TASK TO CARRY OUT -
Pull out each line from the records below that contains the word "chart". Only count a match when its capitalization is the same.

DATA TO EXAMINE -
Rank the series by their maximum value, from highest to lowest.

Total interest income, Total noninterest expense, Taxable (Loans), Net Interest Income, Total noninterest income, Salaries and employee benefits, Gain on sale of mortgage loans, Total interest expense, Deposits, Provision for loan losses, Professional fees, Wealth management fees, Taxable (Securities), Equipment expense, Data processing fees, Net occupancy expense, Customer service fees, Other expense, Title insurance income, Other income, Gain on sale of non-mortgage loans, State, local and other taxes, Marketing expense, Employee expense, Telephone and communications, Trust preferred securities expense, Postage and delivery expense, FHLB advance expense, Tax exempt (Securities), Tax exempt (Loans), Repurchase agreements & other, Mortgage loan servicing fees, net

---

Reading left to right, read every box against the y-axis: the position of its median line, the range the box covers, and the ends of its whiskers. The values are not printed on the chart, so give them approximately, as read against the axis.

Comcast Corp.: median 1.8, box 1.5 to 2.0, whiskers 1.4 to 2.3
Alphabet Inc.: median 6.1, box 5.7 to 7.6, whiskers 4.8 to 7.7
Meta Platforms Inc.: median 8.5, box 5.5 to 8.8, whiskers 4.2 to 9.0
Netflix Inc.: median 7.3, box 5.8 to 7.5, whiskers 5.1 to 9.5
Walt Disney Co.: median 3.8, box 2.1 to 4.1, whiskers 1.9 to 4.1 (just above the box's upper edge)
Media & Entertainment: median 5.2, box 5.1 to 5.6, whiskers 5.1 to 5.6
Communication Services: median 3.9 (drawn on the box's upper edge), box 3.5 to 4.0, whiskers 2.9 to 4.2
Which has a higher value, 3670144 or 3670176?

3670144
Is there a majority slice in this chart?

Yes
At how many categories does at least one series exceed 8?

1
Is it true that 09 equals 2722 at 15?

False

RESULT OF THE TASK -
Reading left to right, read every box against the y-axis: the position of its median line, the range the box covers, and the ends of its whiskers. The values are not printed on the chart, so give them approximately, as read against the axis.
Is there a majority slice in this chart?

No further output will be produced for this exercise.